Furthermore, the COVID-19 pandemic will constitute force majeure if it makes the fulfilment of a contract absolutely impossible. It is not enough to show that the fulfilment of the contract has become much more difficult or expensive. If it remains possible, albeit much more difficult for the party to complete the contract, that party will not be able to escape his or her civil liability on the grounds of force majeure.
Indeed, the occurrence of an unforeseen change in circumstances making the performance of a contract more onerous, but not impossible, would not result in a force majeure, rather engaging the law doctrine of unforeseeability (“imprévision”), which has been rejected under Quebec law.1
In short, a case-by-case analysis is required to determine whether the COVID-19 pandemic, or the measures taken by the government to contain it, could constitute a case of force majeure that releases the parties from their contractual obligations.

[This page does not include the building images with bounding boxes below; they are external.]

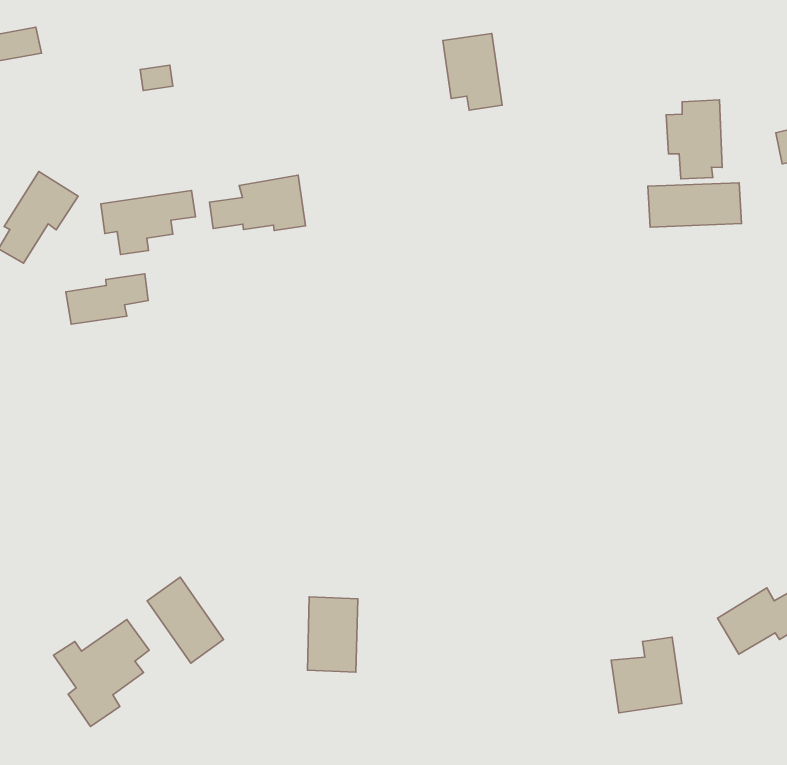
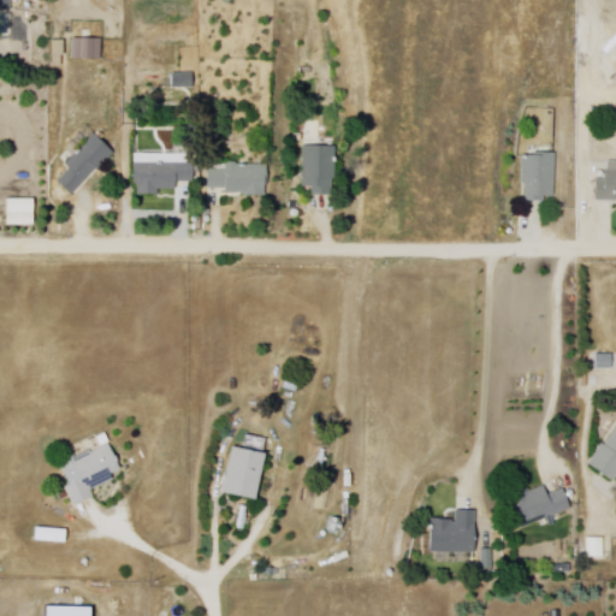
building: [443,34,502,110] -> [301,144,334,194]
building: [648,183,741,227] -> none
building: [66,274,148,324] -> none
building: [147,577,224,663] -> none

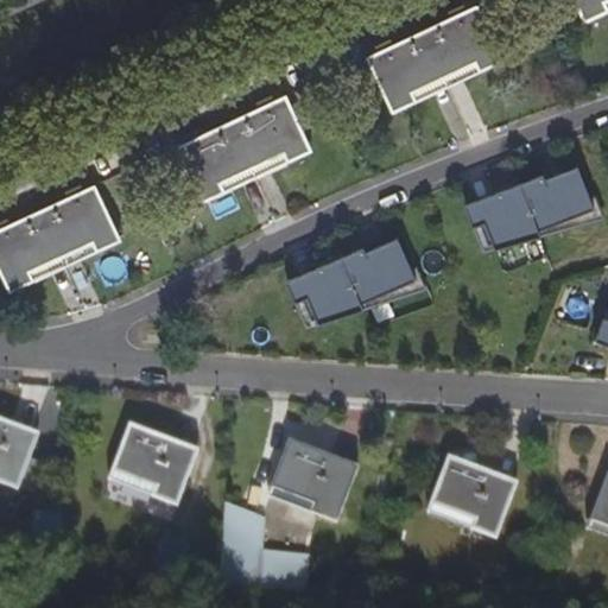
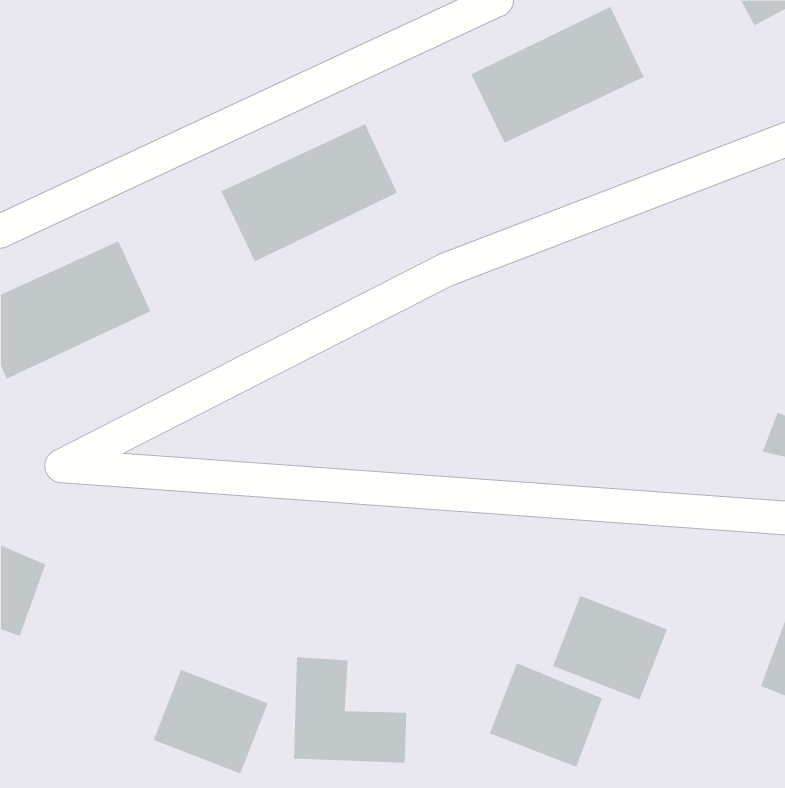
building: [456,169,589,243] -> none
building: [279,236,419,319] -> none
building: [109,426,198,507] -> [153,669,268,774]
building: [270,442,357,522] -> [489,663,603,767]

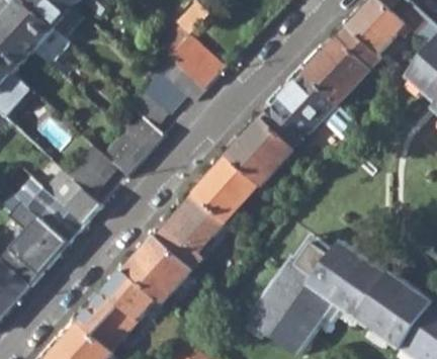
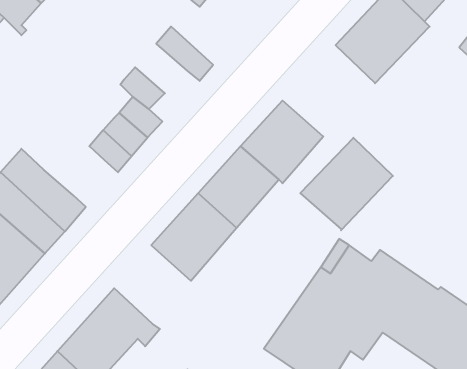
building: [166,42,229,89] -> none
building: [140,72,182,113] -> none
building: [260,73,336,149] -> [300,138,393,230]
building: [65,146,114,196] -> none
building: [122,237,190,305] -> none

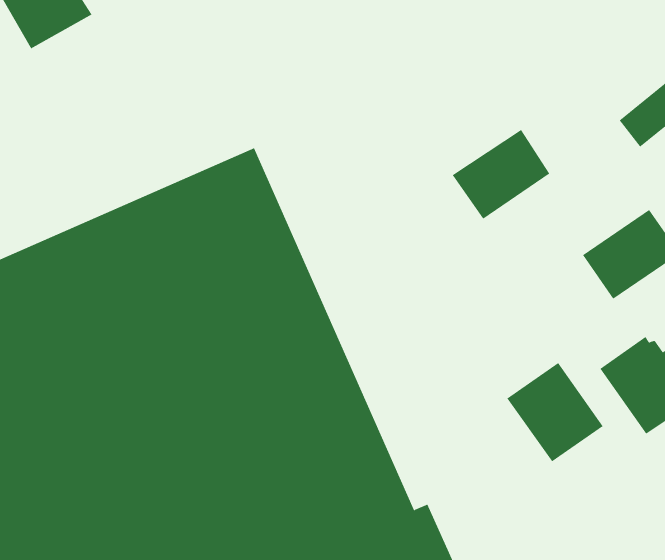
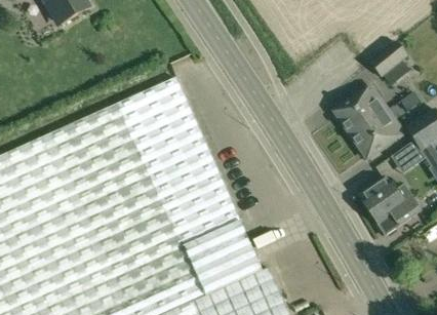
building: [452,129,550,220] -> [334,88,387,136]
building: [507,362,603,462] -> none

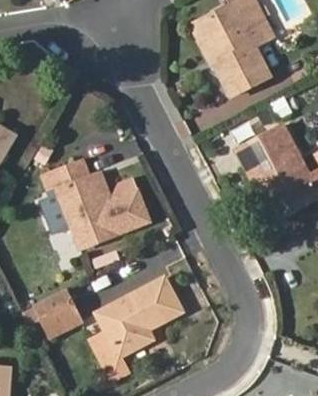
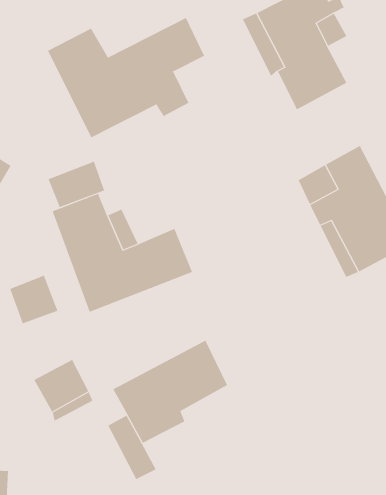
building: none -> [47,17,205,138]
building: none -> [48,161,105,208]
building: none -> [9,275,58,324]

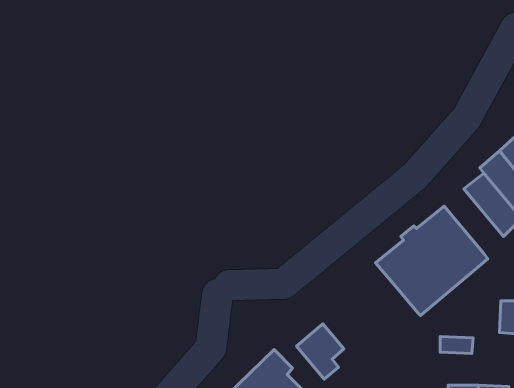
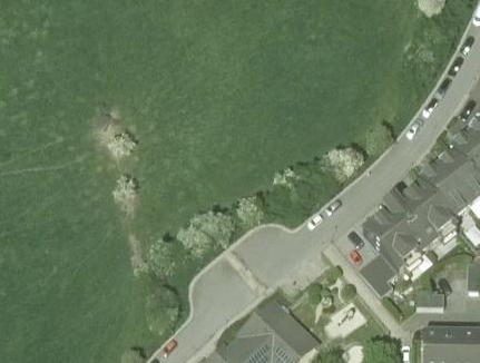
building: none -> [420,167,470,222]
building: [296,324,344,379] -> [357,251,398,297]

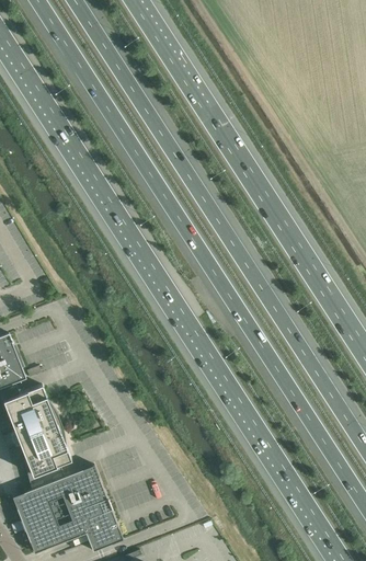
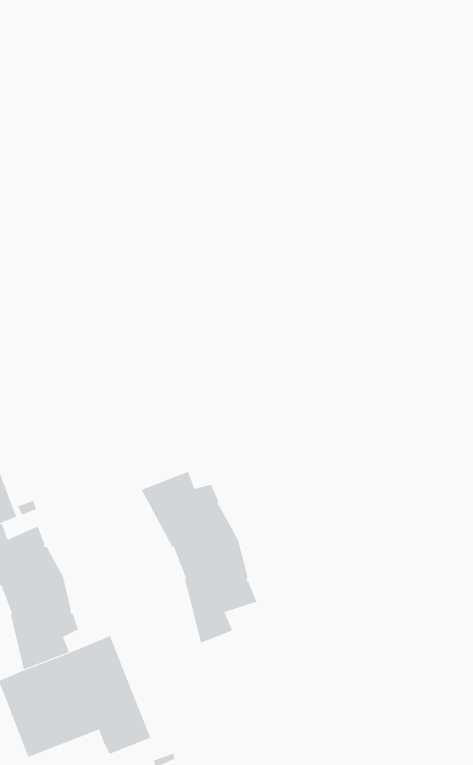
building: none -> [141,471,257,644]

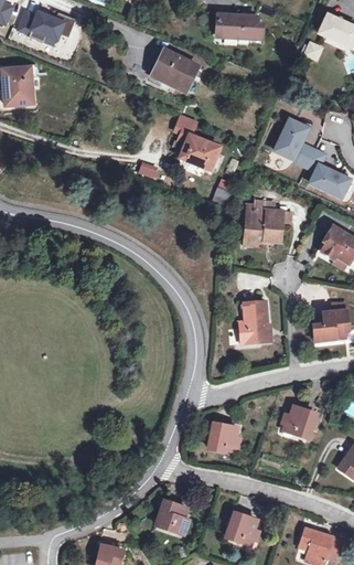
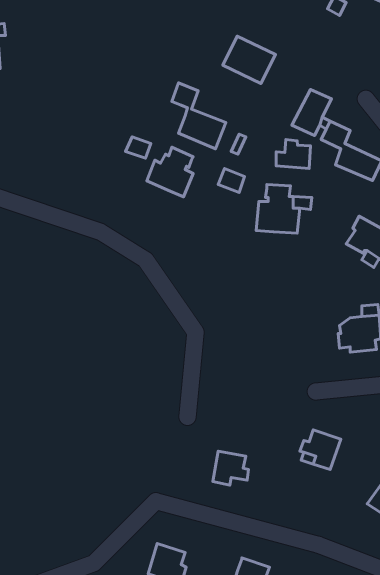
building: [152,51,196,90] -> [223,36,276,84]
building: none -> [276,139,310,168]
building: none -> [147,147,193,197]
building: [239,300,270,343] -> none

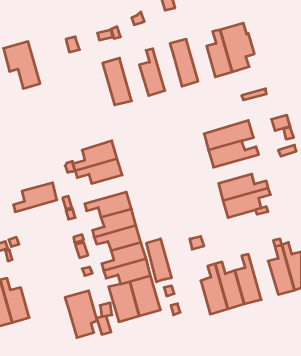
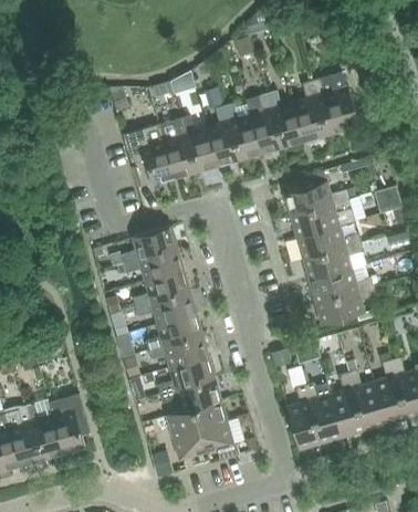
building: none -> [267,90,304,147]
building: [3,42,40,88] -> [126,124,174,185]
building: none -> [223,103,261,159]
building: none -> [180,115,218,173]
building: none -> [283,180,347,216]
building: none -> [302,242,363,280]
building: [13,183,57,212] -> [133,269,189,306]
building: [147,239,171,282] -> none
building: none -> [347,369,386,430]
building: [65,291,97,338] -> [48,393,90,453]

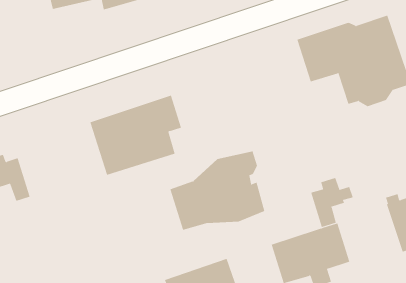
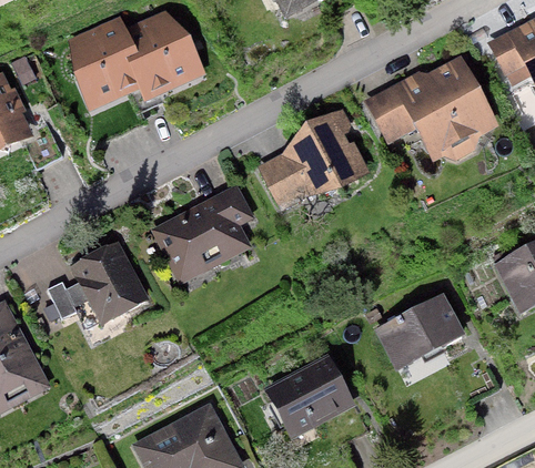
building: none -> [70,240,150,325]
building: [169,151,265,230] -> [259,108,369,208]
building: [311,177,353,228] -> none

In all cases, it is necessary to carefully analyze the contract to ascertain whether any clauses alter or attenuate regime of force majeure existing under the Civil Code.
The force majeure clause
A contract may contain “force majeure clauses” that define which events constitute a case of force majeure and/or dictate the consequences of a force majeure on the parties’ respective obligations.
These clauses often include an enumeration (exhaustive or not) of the events that will (or will not) constitute force majeure (labour disputes, wars, terrorist attacks, epidemics, etc.). Such clauses may either extend or restrict the concept of force majeure, as defined at civil law.
Force majeure clauses can also alter the effects of a force majeure event (whether defined or not) on the parties’ respective obligations. For example, the clause may provide that one party will be required to compensate the other for any failure to fulfil its obligations, even as a result of force majeure. Or, it may provide that force majeure does not release a party from its obligations, but suspends its exigibility.
It should also be noted that force majeure clauses often include a notice procedure that must be followed in order to enable the debtor to invoke the benefit of the clause.
A careful analysis of each contract is required to determine whether it could allow a party to argue that the COVID-19 pandemic constitutes an event of force majeure that has the effect of releasing it from its obligations.
Risk management through the inclusion of a force majeure clause
In view of the ongoing pandemic, parties to a contract should carefully review the clauses relating to force majeure in order to determine the extent of their rights and obligations in the current circumstances.
When drafting new agreements, parties could consider negotiating force majeure clauses adapted to this new reality, which could potentially go as far as contractually determining who assumes the risk of non-performance of a contract related to the COVID-19 pandemic (or the measures that public authorities may take to contain it).
1 Churchill Falls (Labrador) Corp. v. Hydro-Québec,  3 S.C.R. 101.